** start of Exercise material **
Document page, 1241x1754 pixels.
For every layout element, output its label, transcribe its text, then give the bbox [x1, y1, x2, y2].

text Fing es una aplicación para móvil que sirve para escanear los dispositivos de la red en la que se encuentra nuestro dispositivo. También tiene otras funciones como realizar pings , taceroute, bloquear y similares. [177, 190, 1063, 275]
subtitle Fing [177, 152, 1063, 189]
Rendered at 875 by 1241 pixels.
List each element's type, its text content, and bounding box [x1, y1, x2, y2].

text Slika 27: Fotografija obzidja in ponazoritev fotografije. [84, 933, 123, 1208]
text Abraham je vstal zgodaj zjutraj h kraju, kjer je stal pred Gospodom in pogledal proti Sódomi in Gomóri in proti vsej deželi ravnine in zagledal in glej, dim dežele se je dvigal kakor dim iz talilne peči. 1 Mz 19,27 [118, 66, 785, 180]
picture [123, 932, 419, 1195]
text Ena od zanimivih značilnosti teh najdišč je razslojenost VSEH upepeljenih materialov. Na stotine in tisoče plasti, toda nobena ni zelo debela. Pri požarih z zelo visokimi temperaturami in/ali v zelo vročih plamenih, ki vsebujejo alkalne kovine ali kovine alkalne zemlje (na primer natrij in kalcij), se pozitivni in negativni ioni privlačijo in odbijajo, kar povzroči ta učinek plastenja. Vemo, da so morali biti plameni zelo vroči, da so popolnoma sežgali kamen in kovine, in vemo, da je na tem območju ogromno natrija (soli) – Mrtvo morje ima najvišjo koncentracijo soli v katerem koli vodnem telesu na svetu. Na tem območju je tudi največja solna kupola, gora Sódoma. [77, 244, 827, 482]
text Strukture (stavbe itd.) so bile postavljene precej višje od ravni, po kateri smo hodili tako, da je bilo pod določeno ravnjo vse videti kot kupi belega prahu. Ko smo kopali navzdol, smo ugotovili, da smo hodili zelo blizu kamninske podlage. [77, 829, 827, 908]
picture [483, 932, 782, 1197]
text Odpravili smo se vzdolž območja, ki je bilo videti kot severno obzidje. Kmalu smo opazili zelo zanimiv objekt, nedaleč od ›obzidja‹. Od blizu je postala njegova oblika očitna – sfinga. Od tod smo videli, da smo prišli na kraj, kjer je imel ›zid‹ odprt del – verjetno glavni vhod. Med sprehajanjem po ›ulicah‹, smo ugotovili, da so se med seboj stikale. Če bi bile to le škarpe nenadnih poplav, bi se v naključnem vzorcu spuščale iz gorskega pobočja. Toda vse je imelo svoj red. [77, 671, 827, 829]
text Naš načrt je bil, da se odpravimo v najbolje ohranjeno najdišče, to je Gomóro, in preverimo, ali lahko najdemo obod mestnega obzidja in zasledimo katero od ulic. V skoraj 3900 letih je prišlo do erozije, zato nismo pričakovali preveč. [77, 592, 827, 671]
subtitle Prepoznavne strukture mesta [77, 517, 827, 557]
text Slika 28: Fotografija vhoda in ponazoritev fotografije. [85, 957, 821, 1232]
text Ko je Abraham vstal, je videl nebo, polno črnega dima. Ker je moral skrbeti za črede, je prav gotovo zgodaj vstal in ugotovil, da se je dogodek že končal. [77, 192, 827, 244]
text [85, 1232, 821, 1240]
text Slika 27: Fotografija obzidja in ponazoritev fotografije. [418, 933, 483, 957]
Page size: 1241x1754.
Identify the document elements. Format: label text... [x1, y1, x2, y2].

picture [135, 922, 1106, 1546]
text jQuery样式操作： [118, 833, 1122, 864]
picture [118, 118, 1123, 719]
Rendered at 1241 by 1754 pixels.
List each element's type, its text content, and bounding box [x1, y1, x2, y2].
** end of Exercise material **
→ **What you have to do**: Put every line of the records above into a Markdown table with two columns, Row and Line. Number the rows, and leave out blank lines.

→ **Exercise response**:
| Row | Line |
|---|---|
| 1 | Document page, 1241x1754 pixels. |
| 2 | For every layout element, output its label, transcribe its text, then give the bbox [x1, y1, x2, y2]. |
| 3 | text Fing es una aplicación para móvil que sirve para escanear los dispositivos de la red en la que se encuentra nuestro dispositivo. También tiene otras funciones como realizar pings , taceroute, bloquear y similares. [177, 190, 1063, 275] |
| 4 | subtitle Fing [177, 152, 1063, 189] |
| 5 | Rendered at 875 by 1241 pixels. |
| 6 | List each element's type, its text content, and bounding box [x1, y1, x2, y2]. |
| 7 | text Slika 27: Fotografija obzidja in ponazoritev fotografije. [84, 933, 123, 1208] |
| 8 | text Abraham je vstal zgodaj zjutraj h kraju, kjer je stal pred Gospodom in pogledal proti Sódomi in Gomóri in proti vsej deželi ravnine in zagledal in glej, dim dežele se je dvigal kakor dim iz talilne peči. 1 Mz 19,27 [118, 66, 785, 180] |
| 9 | picture [123, 932, 419, 1195] |
| 10 | text Ena od zanimivih značilnosti teh najdišč je razslojenost VSEH upepeljenih materialov. Na stotine in tisoče plasti, toda nobena ni zelo debela. Pri požarih z zelo visokimi temperaturami in/ali v zelo vročih plamenih, ki vsebujejo alkalne kovine ali kovine alkalne zemlje (na primer natrij in kalcij), se pozitivni in negativni ioni privlačijo in odbijajo, kar povzroči ta učinek plastenja. Vemo, da so morali biti plameni zelo vroči, da so popolnoma sežgali kamen in kovine, in vemo, da je na tem območju ogromno natrija (soli) – Mrtvo morje ima najvišjo koncentracijo soli v katerem koli vodnem telesu na svetu. Na tem območju je tudi največja solna kupola, gora Sódoma. [77, 244, 827, 482] |
| 11 | text Strukture (stavbe itd.) so bile postavljene precej višje od ravni, po kateri smo hodili tako, da je bilo pod določeno ravnjo vse videti kot kupi belega prahu. Ko smo kopali navzdol, smo ugotovili, da smo hodili zelo blizu kamninske podlage. [77, 829, 827, 908] |
| 12 | picture [483, 932, 782, 1197] |
| 13 | text Odpravili smo se vzdolž območja, ki je bilo videti kot severno obzidje. Kmalu smo opazili zelo zanimiv objekt, nedaleč od ›obzidja‹. Od blizu je postala njegova oblika očitna – sfinga. Od tod smo videli, da smo prišli na kraj, kjer je imel ›zid‹ odprt del – verjetno glavni vhod. Med sprehajanjem po ›ulicah‹, smo ugotovili, da so se med seboj stikale. Če bi bile to le škarpe nenadnih poplav, bi se v naključnem vzorcu spuščale iz gorskega pobočja. Toda vse je imelo svoj red. [77, 671, 827, 829] |
| 14 | text Naš načrt je bil, da se odpravimo v najbolje ohranjeno najdišče, to je Gomóro, in preverimo, ali lahko najdemo obod mestnega obzidja in zasledimo katero od ulic. V skoraj 3900 letih je prišlo do erozije, zato nismo pričakovali preveč. [77, 592, 827, 671] |
| 15 | subtitle Prepoznavne strukture mesta [77, 517, 827, 557] |
| 16 | text Slika 28: Fotografija vhoda in ponazoritev fotografije. [85, 957, 821, 1232] |
| 17 | text Ko je Abraham vstal, je videl nebo, polno črnega dima. Ker je moral skrbeti za črede, je prav gotovo zgodaj vstal in ugotovil, da se je dogodek že končal. [77, 192, 827, 244] |
| 18 | text [85, 1232, 821, 1240] |
| 19 | text Slika 27: Fotografija obzidja in ponazoritev fotografije. [418, 933, 483, 957] |
| 20 | Page size: 1241x1754. |
| 21 | Identify the document elements. Format: label text... [x1, y1, x2, y2]. |
| 22 | picture [135, 922, 1106, 1546] |
| 23 | text jQuery样式操作： [118, 833, 1122, 864] |
| 24 | picture [118, 118, 1123, 719] |
| 25 | Rendered at 1241 by 1754 pixels. |
| 26 | List each element's type, its text content, and bounding box [x1, y1, x2, y2]. |